#### What needs to be done
Report all lines below with the word "falls".

-------- Excerpted data --------

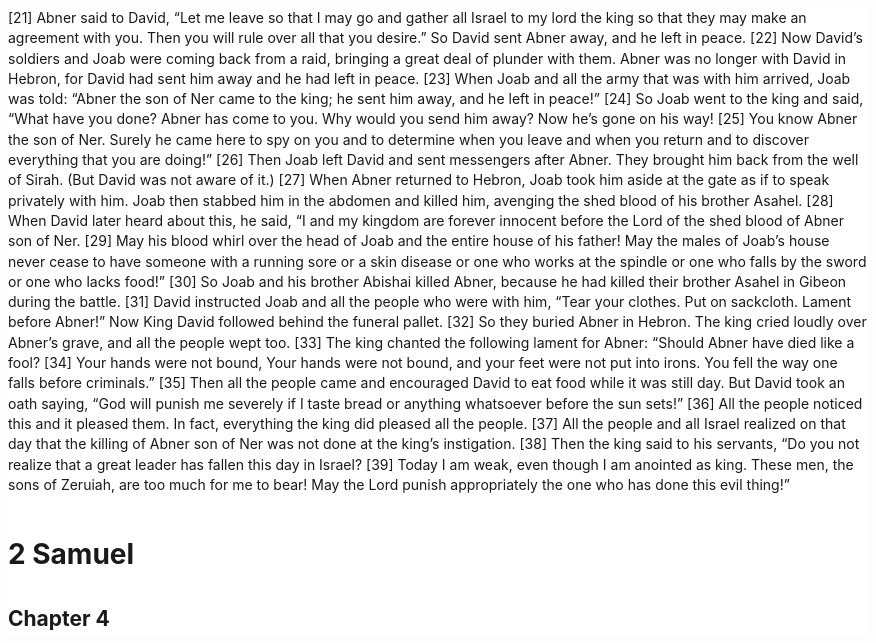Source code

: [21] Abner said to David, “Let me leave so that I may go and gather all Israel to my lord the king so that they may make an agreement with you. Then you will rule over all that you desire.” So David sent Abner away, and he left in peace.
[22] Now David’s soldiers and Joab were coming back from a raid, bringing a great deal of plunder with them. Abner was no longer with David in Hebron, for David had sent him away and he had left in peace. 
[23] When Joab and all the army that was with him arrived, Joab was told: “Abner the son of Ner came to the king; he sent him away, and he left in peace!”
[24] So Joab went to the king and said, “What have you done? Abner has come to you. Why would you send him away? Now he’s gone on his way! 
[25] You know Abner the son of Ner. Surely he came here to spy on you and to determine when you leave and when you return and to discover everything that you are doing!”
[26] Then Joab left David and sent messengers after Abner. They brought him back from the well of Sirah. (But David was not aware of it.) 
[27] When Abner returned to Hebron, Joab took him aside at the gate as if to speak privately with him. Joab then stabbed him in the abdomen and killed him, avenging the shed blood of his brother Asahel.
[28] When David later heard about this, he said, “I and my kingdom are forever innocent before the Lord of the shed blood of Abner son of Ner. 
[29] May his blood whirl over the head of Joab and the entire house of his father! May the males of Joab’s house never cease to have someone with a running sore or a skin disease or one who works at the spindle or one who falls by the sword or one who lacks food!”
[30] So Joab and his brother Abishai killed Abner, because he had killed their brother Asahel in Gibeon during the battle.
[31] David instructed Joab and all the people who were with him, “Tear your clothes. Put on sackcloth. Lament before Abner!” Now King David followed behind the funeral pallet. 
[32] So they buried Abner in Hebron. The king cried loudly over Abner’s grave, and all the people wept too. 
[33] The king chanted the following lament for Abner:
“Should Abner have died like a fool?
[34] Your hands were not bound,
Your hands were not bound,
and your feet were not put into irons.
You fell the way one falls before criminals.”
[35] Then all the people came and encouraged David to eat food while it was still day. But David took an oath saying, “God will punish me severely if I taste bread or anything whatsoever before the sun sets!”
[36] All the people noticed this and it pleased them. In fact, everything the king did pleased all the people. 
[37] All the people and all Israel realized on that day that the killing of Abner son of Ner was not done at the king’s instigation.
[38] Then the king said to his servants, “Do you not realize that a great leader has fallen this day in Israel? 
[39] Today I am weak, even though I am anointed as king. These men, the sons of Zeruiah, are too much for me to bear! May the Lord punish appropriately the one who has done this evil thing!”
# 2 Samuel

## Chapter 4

--------

#### Answer space
[29] May his blood whirl over the head of Joab and the entire house of his father! May the males of Joab’s house never cease to have someone with a running sore or a skin disease or one who works at the spindle or one who falls by the sword or one who lacks food!”
You fell the way one falls before criminals.”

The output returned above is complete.